TASK TO CARRY OUT =
With the first line below as the start and the line containing "immunohistochemistry (IHC) histopathology" as the end, copy every line between them exactly, ends included.

(Saved data entries)
==================================================

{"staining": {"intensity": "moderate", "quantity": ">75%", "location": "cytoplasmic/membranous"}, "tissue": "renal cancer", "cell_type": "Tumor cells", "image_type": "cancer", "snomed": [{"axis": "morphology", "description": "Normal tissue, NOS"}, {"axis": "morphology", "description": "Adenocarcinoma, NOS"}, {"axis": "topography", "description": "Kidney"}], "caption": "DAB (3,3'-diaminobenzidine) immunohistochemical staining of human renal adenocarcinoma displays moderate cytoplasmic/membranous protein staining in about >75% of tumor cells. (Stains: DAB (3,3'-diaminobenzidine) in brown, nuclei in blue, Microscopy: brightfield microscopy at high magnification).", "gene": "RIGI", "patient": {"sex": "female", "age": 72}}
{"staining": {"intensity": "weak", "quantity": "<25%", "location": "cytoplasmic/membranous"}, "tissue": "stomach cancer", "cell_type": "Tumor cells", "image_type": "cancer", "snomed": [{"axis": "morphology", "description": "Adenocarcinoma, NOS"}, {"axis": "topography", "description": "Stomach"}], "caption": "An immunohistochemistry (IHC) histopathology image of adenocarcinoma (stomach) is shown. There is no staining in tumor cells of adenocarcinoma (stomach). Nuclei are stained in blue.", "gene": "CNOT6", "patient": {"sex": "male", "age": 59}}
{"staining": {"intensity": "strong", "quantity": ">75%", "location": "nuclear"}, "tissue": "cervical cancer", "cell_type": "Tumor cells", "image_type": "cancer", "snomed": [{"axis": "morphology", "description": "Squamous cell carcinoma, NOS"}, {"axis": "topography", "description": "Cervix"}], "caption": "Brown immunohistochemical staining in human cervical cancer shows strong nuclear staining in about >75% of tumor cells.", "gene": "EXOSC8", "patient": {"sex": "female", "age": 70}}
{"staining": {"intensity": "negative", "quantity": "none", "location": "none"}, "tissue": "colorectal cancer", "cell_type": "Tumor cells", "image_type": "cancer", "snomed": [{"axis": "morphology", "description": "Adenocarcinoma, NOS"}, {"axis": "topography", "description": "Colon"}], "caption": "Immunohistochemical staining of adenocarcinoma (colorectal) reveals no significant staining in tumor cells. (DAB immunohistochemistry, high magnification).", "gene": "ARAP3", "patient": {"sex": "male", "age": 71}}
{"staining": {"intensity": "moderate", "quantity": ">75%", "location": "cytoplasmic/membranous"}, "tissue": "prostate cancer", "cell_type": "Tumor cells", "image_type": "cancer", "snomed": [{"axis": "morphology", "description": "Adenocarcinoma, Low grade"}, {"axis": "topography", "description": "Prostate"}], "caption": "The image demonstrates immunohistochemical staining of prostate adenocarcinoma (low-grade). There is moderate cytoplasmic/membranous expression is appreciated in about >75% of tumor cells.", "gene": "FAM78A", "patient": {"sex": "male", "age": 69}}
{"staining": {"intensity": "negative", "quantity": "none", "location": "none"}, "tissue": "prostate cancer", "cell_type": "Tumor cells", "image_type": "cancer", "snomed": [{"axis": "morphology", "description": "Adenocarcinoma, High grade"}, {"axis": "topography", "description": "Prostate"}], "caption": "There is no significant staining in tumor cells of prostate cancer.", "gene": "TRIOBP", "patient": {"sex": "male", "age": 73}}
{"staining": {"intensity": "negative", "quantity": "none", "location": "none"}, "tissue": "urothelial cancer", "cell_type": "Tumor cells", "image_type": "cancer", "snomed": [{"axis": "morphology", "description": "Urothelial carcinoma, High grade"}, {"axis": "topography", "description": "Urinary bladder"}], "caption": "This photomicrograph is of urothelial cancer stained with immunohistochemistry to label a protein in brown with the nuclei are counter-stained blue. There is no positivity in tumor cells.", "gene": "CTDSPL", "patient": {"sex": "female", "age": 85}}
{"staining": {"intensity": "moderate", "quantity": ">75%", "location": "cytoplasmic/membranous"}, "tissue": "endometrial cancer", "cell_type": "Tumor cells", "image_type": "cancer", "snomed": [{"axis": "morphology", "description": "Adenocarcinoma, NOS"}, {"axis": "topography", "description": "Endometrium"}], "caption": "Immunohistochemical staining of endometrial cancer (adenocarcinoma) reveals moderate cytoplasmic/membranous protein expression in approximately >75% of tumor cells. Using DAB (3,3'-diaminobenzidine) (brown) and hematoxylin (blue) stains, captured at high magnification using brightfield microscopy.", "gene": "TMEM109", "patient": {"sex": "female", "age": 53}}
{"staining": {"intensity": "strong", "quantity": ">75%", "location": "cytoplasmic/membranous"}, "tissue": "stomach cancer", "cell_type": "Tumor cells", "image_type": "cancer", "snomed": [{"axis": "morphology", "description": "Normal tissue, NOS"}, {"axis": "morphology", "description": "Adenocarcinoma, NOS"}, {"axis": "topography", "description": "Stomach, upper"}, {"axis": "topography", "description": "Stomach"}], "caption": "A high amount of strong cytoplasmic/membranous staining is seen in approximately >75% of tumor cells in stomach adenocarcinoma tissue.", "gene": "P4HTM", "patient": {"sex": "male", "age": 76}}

==================================================

TASK RESULT =
{"staining": {"intensity": "moderate", "quantity": ">75%", "location": "cytoplasmic/membranous"}, "tissue": "renal cancer", "cell_type": "Tumor cells", "image_type": "cancer", "snomed": [{"axis": "morphology", "description": "Normal tissue, NOS"}, {"axis": "morphology", "description": "Adenocarcinoma, NOS"}, {"axis": "topography", "description": "Kidney"}], "caption": "DAB (3,3'-diaminobenzidine) immunohistochemical staining of human renal adenocarcinoma displays moderate cytoplasmic/membranous protein staining in about >75% of tumor cells. (Stains: DAB (3,3'-diaminobenzidine) in brown, nuclei in blue, Microscopy: brightfield microscopy at high magnification).", "gene": "RIGI", "patient": {"sex": "female", "age": 72}}
{"staining": {"intensity": "weak", "quantity": "<25%", "location": "cytoplasmic/membranous"}, "tissue": "stomach cancer", "cell_type": "Tumor cells", "image_type": "cancer", "snomed": [{"axis": "morphology", "description": "Adenocarcinoma, NOS"}, {"axis": "topography", "description": "Stomach"}], "caption": "An immunohistochemistry (IHC) histopathology image of adenocarcinoma (stomach) is shown. There is no staining in tumor cells of adenocarcinoma (stomach). Nuclei are stained in blue.", "gene": "CNOT6", "patient": {"sex": "male", "age": 59}}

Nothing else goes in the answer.